--- Record excerpts Enclosed Below ---

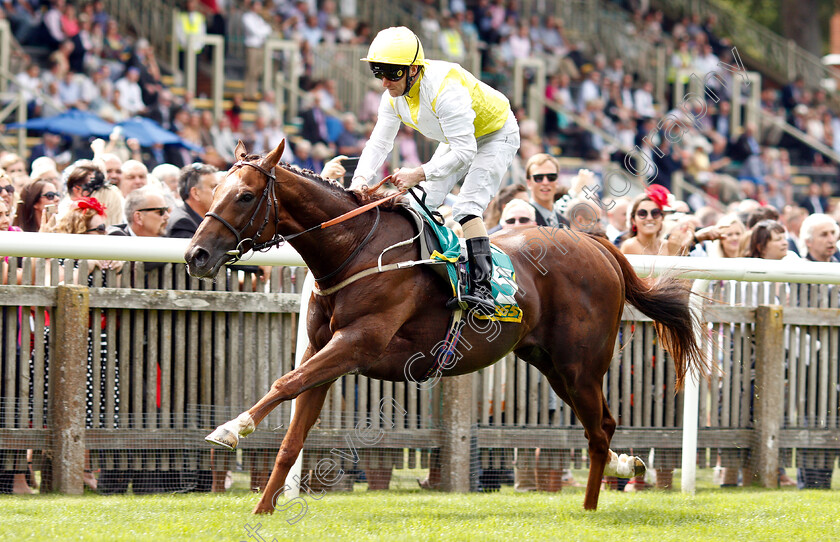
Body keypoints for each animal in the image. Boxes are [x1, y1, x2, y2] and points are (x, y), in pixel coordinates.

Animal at [187, 140, 704, 516]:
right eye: (213, 193)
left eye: (245, 196)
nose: (196, 255)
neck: (353, 248)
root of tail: (597, 245)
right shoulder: (324, 352)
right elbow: (293, 431)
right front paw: (263, 509)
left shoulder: (357, 343)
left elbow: (283, 382)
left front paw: (230, 429)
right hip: (553, 365)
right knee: (603, 425)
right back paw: (622, 468)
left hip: (581, 365)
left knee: (597, 433)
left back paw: (591, 506)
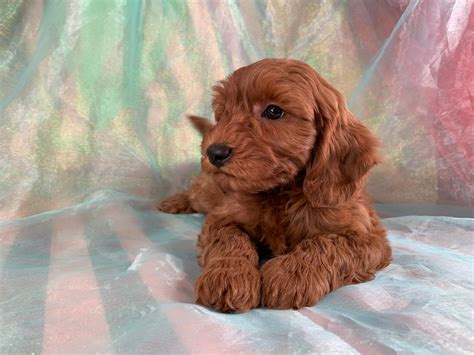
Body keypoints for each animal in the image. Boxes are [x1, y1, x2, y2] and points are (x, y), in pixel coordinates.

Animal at [159, 57, 392, 312]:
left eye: (273, 111)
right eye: (224, 113)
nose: (214, 152)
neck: (282, 192)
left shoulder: (368, 237)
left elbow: (326, 244)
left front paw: (291, 275)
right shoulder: (221, 218)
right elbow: (230, 238)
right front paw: (229, 275)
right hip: (208, 191)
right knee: (195, 192)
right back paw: (175, 201)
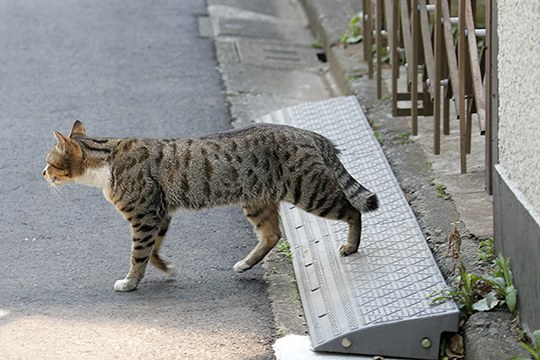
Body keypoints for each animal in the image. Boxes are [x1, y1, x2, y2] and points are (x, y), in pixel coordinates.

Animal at [43, 122, 380, 292]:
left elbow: (138, 254)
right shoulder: (159, 215)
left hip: (310, 191)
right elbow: (153, 250)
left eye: (49, 161)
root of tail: (308, 132)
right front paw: (165, 268)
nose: (42, 173)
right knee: (272, 234)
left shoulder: (145, 216)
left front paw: (130, 282)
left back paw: (351, 246)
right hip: (256, 201)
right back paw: (245, 264)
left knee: (353, 211)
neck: (106, 159)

--- End of Enclosed Record excerpts ---

Exercise instructions: Filter the entries and copy out every line with the word "back".

Written reply:
right back paw: (622, 468)
left back paw: (591, 506)
right back paw: (175, 201)
left back paw: (351, 246)
right back paw: (245, 264)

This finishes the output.